Sorti en France en 1971, ce roman avait en fait été écrit en 1940. Ce détail est important, car on comprend mieux ainsi les ressorts de l'action qui se passe justement en Autriche au temps de l'Anschluss.
Ici pas de médecin, pas d'infirmière, pas de bistouri… Pas non plus d'enfance malheureuse, de querelles religieuses… «
La Neige enchantée » tranche un peu sur la production habituelle de
Cronin (en 1940, il a écrit une douzaine de livres, dont plusieurs ouvrages majeurs : «
le chapelier et son château », «
Trois amours », «
Sous le regard des étoiles », «
La dame aux oeillets », «
La Citadelle », «
Deux soeurs ») le propos ici est à la fois romanesque et policier, dans le contexte très particulier de cette époque juste avant la guerre.
Lewis Merrid est un riche Américain, jeune, sportif et tout et tout, qui voyage en Europe pour son plaisir, avec sa soeur Connie. Dans un train à Vienne, il croise une jeune femme qui l'intrigue par son apparence à la fois mystérieuse et apeurée. Il a le coup de foudre, mais la belle descend en gare de Lachen. Fort heureusement (le hasard fait bien les choses) elle oublie dans le compartiment un livre où il y a son nom, « Sylvia Ullwinn » et l'hôtel montagnard où elle est descendue. Lewis se met à sa poursuite. Il finit par la retrouver dans cet hôtel , le Gasthof Hohne, dans le massif du Kriegeralp . A partir de là les choses se compliquent : Sylvia est affublée d'un moniteur de ski collé à elle comme le sparadrap du capitaine Haddock, d'un père bigrement mystérieux, tout ce petit monde a l'intention de passer clandestinement en Suisse (pourquoi on se le demande). Lewis pense à des réfugiés qui voudraient quitter le pays, d'autant plus que des énergumènes louches patrouillent dans tous les coins… Lewis se joint à eux pour l'expédition…

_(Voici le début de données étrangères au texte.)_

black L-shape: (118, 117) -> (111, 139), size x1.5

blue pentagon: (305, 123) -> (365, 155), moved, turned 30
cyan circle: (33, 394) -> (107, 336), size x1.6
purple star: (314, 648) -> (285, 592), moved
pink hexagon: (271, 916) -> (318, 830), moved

Cronin s'essaye à ici à un genre qui n'est pas le sien : le thriller politico-policier. Il ne s'en sort pas trop mal, sauf que la conjonction avec le thème romanesque paraît un peu téléphonée. le coup de foudre, c'est plausible. Tout plaquer pour suivre une inconnue-petit-agneau en détresse, l'est déjà un peu moins. Il faut tout le talent du romancier pour faire gober au lecteur cette série d'aventures plus ou moins tarabiscotées. Mais Archibald-Joseph connaît son métier : on reste captivé, parce que les personnages, bien qu'assez stéréotypés sont attachants, qu'il y a quelques doses d'humour, et que l'intrigue présente quelques jolis rebondissements. Il est très possible que
Cronin ait lorgné du côté des « Trente-neuf marches » de
John Buchan (1915), et surtout son adaptation par
Alfred Hitchcock en 1935, au moins pour l'ambiance.
D'ailleurs
Cronin n'insistera pas sur ce genre de roman. Il n'y reviendra qu'en 1954 avec « Escape from fear » qui ne sera édité chez nous qu'en 1980, sous le titre «
L'Aventure de Bryan Harker », et là on tire plutôt du côté du « Troisième homme » de Graham Geene (1948) mis en scène par Caroll Reed (1949).
Cronin retrouve vite ses thèmes préférés : «
Les années d'illusion » (1940), «
Les Clés du royaume » (1941), «
Les Vertes années » (1944), « le destin de Robert
Shannon » (1948)
Une petite parenthèse dans l'oeuvre de
Cronin, un petit polar plaisant, sans grande prétention, mais qui se laisse lire avec intérêt sinon avec plaisir.